Jingisho (The Ministry of Divinities) (神祇省)

Jingisho (the Ministry of Divinities) was a government organization which replaced the old jingikan (Department of Divinities) that had existed since the first days of the ritsuryo system, as the agency ruling the religious services and public administration of jingi (Divinities); it was established on September 22, 1871 and lasted until April 21, 1872.

The Department of Divinities had been considered superior, at least pro forma, to the daijokan (the Grand Council of State), and hence by the comparison the Ministry of Divinities may seem to have suffered a demotion given the fact that it was created as one arm of and under the daijokan, but in actuality Japan, under the principles laid out in the Imperial Edict (of 1870) for Establishment of Shinto, had embraced a theocratic form of government (saisei itchi, or "the unity of church and state") under the Emperor; consequently, the Ministry of Divinities had been created to strengthen the government's ability to participate in religious matters in order to achieve the objective of making Shinto the national religion of Japan. The position of Minister of Divinities was never established, but Bisei FUKUBA was appointed as the Senior Assistant Director of Divinities.

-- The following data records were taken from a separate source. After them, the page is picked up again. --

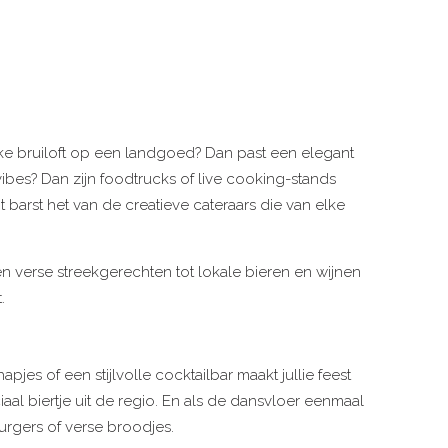
sieke bruiloft op een landgoed? Dan past een elegant
vibes? Dan zijn foodtrucks of live cooking-stands
t barst het van de creatieve cateraars die van elke
n verse streekgerechten tot lokale bieren en wijnen
.
es of een stijlvolle cocktailbar maakt jullie feest
al biertje uit de regio. En als de dansvloer eenmaal
burgers of verse broodjes.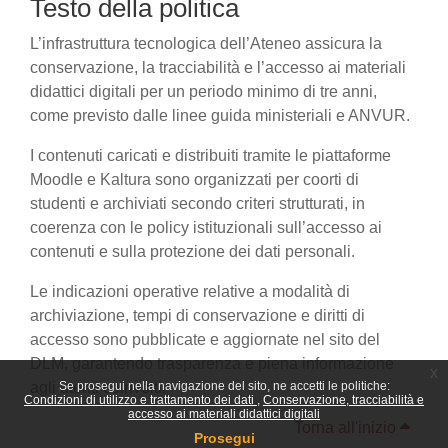
Testo della politica
L’infrastruttura tecnologica dell’Ateneo assicura la
conservazione, la tracciabilità e l’accesso ai materiali
didattici digitali per un periodo minimo di tre anni,
come previsto dalle linee guida ministeriali e ANVUR.
I contenuti caricati e distribuiti tramite le piattaforme
Moodle e Kaltura sono organizzati per coorti di
studenti e archiviati secondo criteri strutturati, in
coerenza con le policy istituzionali sull’accesso ai
contenuti e sulla protezione dei dati personali.
Le indicazioni operative relative a modalità di
archiviazione, tempi di conservazione e diritti di
accesso sono pubblicate e aggiornate nel sito del
DLM, garantendo trasparenza e piena informazione
x
agli utenti coinvolti.
Se prosegui nella navigazione del sito, ne accetti le politiche:
Condizioni di utilizzo e trattamento dei dati
Conservazione, tracciabilità e
accesso ai materiali didattici digitali
Torna all'inizio
Prosegui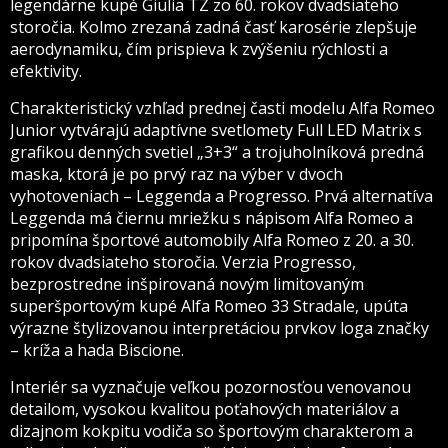
legendárne kupé Giulia TZ zo 60. rokov dvadsiateho
storočia. Kolmo zrezaná zadná časť karosérie zlepšuje
aerodynamiku, čím prispieva k zvýšeniu rýchlosti a
efektivity.
Charakteristický vzhľad prednej časti modelu Alfa Romeo
Junior vytvárajú adaptívne svetlomety Full LED Matrix s
grafikou denných svetiel „3+3“ a trojuholníková predná
maska, ktorá je po prvý raz na výber v dvoch
vyhotoveniach – Leggenda a Progresso. Prvá alternatíva
Leggenda má čiernu mriežku s nápisom Alfa Romeo a
pripomína športové automobily Alfa Romeo z 20. a 30.
rokov dvadsiateho storočia. Verzia Progresso,
bezprostredne inšpirovaná novým limitovaným
superšportovým kupé Alfa Romeo 33 Stradale, upúta
výrazne štylizovanou interpretáciou prvkov loga značky
– kríža a hada Biscione.
Interiér sa vyznačuje veľkou pozornosťou venovanou
detailom, vysokou kvalitou poťahových materiálov a
dizajnom kokpitu vodiča so športovým charakterom a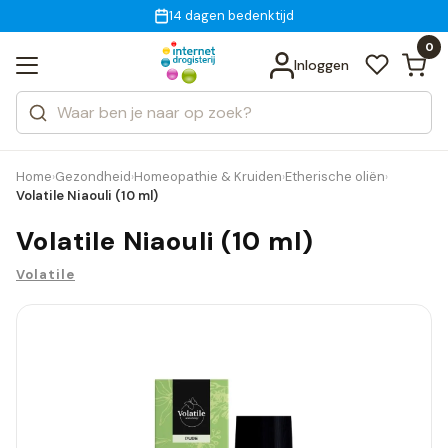
Gratis bezorging
voor 18:00 uur besteld
14 dagen bedenktijd
Bekijk alle resultaten
Zoeken
0
Categorieën
Inloggen
Merken
Home
Gezondheid
Homeopathie & Kruiden
Etherische oliën
›
›
›
›
Volatile Niaouli (10 ml)
Volatile Niaouli (10 ml)
Volatile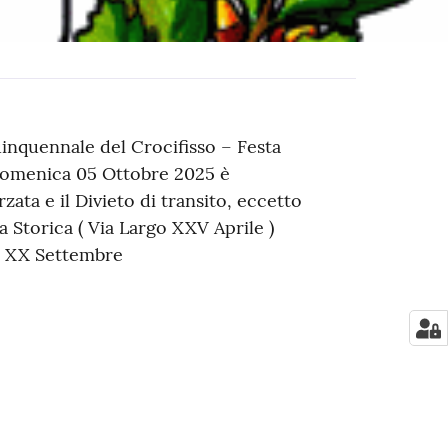
uinquennale del Crocifisso – Festa
a Domenica 05 Ottobre 2025 è
rzata e il Divieto di transito, eccetto
a Storica ( Via Largo XXV Aprile )
za XX Settembre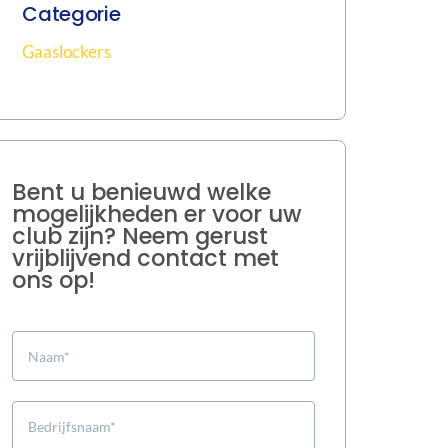
Categorie
Gaaslockers
Bent u benieuwd welke
mogelijkheden er voor uw
club zijn? Neem gerust
vrijblijvend contact met
ons op!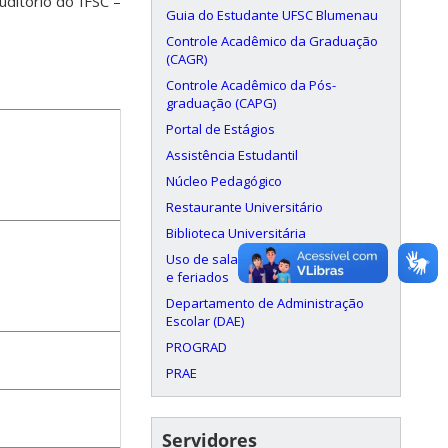
ditório do IFSC –
Guia do Estudante UFSC Blumenau
Controle Acadêmico da Graduação
(CAGR)
Controle Acadêmico da Pós-
graduação (CAPG)
Portal de Estágios
Assistência Estudantil
Núcleo Pedagógico
Restaurante Universitário
Biblioteca Universitária
Uso de salas aos finais de semana
e feriados
Departamento de Administração
Escolar (DAE)
PROGRAD
PRAE
Servidores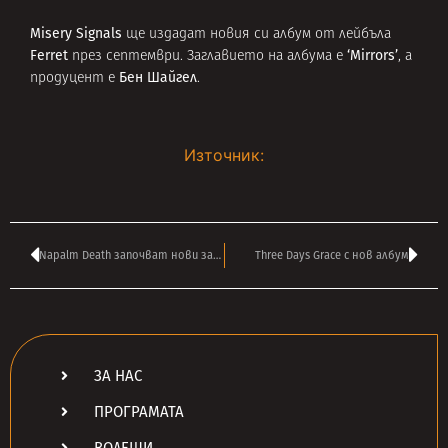
Misery Signals
ще издадат новия си албум от лейбъла
Ferret
‘Mirrors’
през септември. Заглавието на албума е
, а
Бен Шайгел
продуцент е
.
Източник:
Napalm Death започват нови записи
Three Days Grace с нов албум
ЗА НАС
ПРОГРАМАТА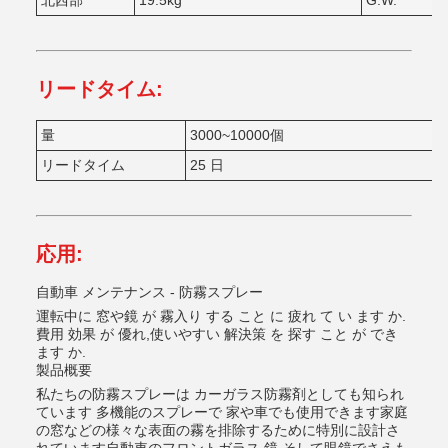
北西部
19.5kg
G.W.
リードタイム:
量
3000~10000個
リードタイム
25 日
応用:
自動車 メンテナンス - 防霧スプレー
運転中に 窓や鏡 が 霧入り する こと に 疲れ て い ます か.
費用 効果 が 優れ,使いやすい 解決策 を 探す こと が でき
ます か.
製品概要
私たちの防霧スプレーは カーガラス防霧剤としても知られ
ています 多機能のスプレーで 家や車でも使用できます家庭
の窓などの様々な表面の霧を排除するために特別に設計さ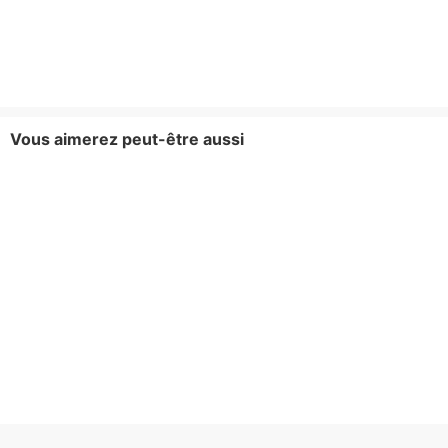
Vous aimerez peut-être aussi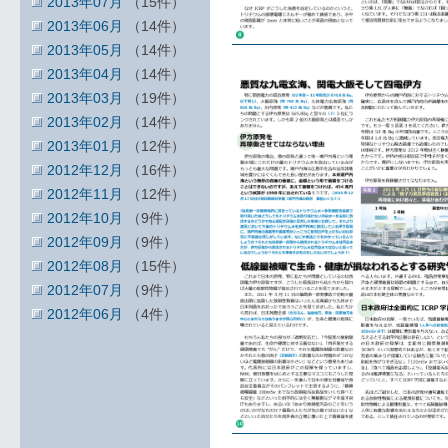
2013年07月
（15件）
2013年06月
（14件）
2013年05月
（14件）
2013年04月
（14件）
2013年03月
（19件）
2013年02月
（14件）
2013年01月
（12件）
2012年12月
（16件）
2012年11月
（12件）
2012年10月
（9件）
2012年09月
（9件）
2012年08月
（15件）
2012年07月
（9件）
2012年06月
（4件）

Following the creation of the Ministry of Divinities, a mere six months later its name was changed to kyobusho (Ministry of Religion) in order to disseminate further the Imperial Edict (of 1870) for the Establishment of Shinto through the efforts of the senkyoshi (Shinto missionaries) who had been established in the final days of the Department of Divinities; the religious services of the Imperial Court were separated from this Ministry's jurisdiction and placed under the control of the shikiburyo (Bureau of Rites) of the Imperial Household Agency.